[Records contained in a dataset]
^^^^^^^^^^^^^^^^
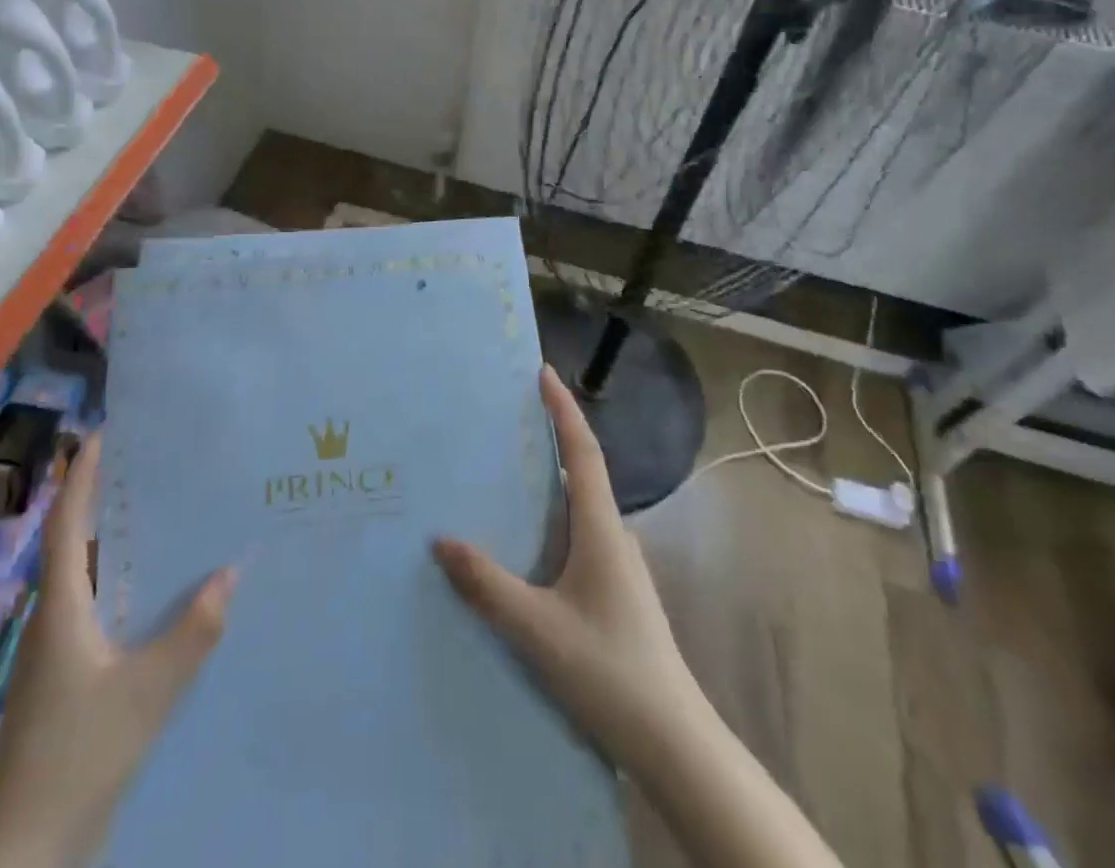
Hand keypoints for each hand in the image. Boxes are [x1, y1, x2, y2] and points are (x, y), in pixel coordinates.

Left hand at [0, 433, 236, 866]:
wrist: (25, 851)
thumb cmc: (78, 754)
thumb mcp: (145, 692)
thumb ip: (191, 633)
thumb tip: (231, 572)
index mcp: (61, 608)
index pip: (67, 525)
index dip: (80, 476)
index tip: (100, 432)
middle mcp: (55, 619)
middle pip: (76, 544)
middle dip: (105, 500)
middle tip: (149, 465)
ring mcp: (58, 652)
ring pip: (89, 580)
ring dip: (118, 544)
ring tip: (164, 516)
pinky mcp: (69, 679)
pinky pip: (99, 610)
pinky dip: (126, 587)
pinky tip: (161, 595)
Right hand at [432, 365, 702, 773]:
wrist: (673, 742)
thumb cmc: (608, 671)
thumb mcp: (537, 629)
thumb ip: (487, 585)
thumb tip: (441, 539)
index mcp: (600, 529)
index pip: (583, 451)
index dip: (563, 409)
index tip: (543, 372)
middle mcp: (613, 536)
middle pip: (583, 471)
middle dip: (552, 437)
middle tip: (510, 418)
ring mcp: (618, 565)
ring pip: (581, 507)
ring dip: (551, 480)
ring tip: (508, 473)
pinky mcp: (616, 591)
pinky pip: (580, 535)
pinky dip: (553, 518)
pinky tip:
^^^^^^^^^^^^^^^^
REQUIREMENT
Restate word for word only the lines above from the line containing "thumb ip: (191, 633)" to the line containing "ring pip: (581, 507)", both of them included.

ANSWER AREA
thumb ip: (191, 633)
thumb tip: (231, 572)
index mcp: (61, 608)
index pip: (67, 525)
index dip: (80, 476)
index tip: (100, 432)
middle mcp: (55, 619)
middle pip: (76, 544)
middle dip: (105, 500)
middle tip: (149, 465)
ring mcp: (58, 652)
ring pip: (89, 580)
ring dip: (118, 544)
ring tip: (164, 516)
pinky mcp: (69, 679)
pinky pip: (99, 610)
pinky dip: (126, 587)
pinky tip: (161, 595)
Right hand at [432, 365, 702, 773]:
wrist: (673, 742)
thumb cmc: (608, 671)
thumb mcp: (537, 629)
thumb ip: (487, 585)
thumb tip: (441, 539)
index mcp: (600, 529)
index pip: (583, 451)
index dip: (563, 409)
index tip: (543, 372)
middle mcp: (613, 536)
middle pip: (583, 471)
middle dip: (552, 437)
middle tip: (510, 418)
ring mcp: (618, 565)
ring pip: (581, 507)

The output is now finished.